▸ **Soal**:
Tentukan apakah setiap pernyataan di bawah ini sesuai dengan teks tentang pemilihan presiden Timor Leste. Jawab ya atau tidak, sertakan kutipan persis dari teks yang menjadi penentunya.
(a) Putaran kedua pemilihan presiden akan berlangsung pada bulan April.
(b) Francisco Gutteres adalah pemimpin Partai Konggres Pembangunan Kembali Timor Leste (CNRT).
(c) Taur Matan Ruak dulu memimpin pasukan gerilyawan.
**** Teks ****
Translate

Saturday, June 9, 2012

Masa Depan Timor Leste Pasca Horta


Timor Leste akan memasuki babak baru pemerintahan, pasca kemunculan dua calon pemimpin yang diprediksikan mengisi jabatan presiden pada Juli 2012. Berdasarkan perhitungan sementara yang dikeluarkan kantor berita Associated Press (19/03) menempatkan pemimpin partai Fretilin, Francisco Gutteres dan mantan pemimpin pasukan gerilyawan, Taur  Matan Ruak yang didukung Partai Konggres Pembangunan Kembali Timor Leste (CNRT), sebagai dua calon presiden yang akan bertarung pada putaran kedua pada bulan April mendatang.
**** Data Tersimpan ****
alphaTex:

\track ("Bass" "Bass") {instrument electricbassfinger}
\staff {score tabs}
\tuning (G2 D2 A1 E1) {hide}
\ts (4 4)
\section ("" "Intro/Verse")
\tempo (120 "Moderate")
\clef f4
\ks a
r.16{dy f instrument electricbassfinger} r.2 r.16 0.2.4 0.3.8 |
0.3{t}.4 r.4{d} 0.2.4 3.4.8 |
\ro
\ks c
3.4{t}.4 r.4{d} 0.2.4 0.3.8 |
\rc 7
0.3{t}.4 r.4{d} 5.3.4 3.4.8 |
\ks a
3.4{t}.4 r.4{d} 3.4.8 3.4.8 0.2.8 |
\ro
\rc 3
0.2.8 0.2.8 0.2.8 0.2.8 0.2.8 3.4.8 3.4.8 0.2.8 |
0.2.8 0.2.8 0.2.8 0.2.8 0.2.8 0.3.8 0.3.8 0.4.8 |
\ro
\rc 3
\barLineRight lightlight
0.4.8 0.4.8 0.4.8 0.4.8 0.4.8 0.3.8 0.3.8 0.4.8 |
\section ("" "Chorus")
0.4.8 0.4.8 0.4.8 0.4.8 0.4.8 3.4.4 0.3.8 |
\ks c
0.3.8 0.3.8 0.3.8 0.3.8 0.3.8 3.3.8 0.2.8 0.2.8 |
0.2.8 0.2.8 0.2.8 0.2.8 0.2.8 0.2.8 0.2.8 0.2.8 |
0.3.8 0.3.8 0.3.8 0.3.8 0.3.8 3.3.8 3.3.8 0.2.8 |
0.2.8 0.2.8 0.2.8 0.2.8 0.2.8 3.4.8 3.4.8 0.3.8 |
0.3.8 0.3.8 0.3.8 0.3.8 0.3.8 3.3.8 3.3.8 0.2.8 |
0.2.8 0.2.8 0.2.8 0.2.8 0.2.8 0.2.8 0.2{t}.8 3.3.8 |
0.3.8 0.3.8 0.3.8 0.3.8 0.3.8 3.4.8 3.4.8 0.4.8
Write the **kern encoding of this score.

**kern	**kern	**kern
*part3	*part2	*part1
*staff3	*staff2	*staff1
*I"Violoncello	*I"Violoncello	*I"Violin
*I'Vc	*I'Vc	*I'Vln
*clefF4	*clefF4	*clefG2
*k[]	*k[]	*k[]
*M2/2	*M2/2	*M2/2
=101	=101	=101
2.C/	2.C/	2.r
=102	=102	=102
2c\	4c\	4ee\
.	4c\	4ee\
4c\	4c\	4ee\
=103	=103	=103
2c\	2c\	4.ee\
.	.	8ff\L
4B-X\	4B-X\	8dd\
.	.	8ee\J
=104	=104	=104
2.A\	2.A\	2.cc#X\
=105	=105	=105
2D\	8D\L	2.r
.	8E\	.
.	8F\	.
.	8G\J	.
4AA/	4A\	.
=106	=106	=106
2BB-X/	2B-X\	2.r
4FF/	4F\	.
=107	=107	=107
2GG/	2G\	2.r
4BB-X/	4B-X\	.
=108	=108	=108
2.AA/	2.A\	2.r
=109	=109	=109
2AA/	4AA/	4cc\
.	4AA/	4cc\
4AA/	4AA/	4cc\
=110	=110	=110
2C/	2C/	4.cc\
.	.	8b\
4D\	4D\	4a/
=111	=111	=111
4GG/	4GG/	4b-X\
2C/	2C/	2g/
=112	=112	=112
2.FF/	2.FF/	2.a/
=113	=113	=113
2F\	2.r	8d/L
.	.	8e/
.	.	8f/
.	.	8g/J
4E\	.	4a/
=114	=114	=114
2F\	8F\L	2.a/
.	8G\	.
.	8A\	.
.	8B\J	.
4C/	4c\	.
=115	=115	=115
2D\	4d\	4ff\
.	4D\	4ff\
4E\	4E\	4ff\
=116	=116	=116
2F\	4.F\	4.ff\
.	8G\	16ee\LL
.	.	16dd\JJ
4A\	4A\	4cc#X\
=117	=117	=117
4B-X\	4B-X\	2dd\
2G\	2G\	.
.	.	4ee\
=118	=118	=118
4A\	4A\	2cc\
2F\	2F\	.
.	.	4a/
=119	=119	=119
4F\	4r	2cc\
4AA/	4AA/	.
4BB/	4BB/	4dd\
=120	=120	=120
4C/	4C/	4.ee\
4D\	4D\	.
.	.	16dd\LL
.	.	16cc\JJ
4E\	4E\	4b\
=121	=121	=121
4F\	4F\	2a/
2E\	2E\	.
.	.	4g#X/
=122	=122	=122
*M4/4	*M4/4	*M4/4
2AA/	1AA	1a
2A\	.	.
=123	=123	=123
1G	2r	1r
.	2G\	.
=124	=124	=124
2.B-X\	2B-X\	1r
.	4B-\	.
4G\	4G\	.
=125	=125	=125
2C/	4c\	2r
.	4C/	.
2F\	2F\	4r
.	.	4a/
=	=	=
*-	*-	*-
****
▸ **Jawaban**:
(a) Ya: "akan bertarung pada putaran kedua pada bulan April mendatang"
(b) Tidak: "pemimpin partai Fretilin, Francisco Gutteres"
(c) Ya: "mantan pemimpin pasukan gerilyawan"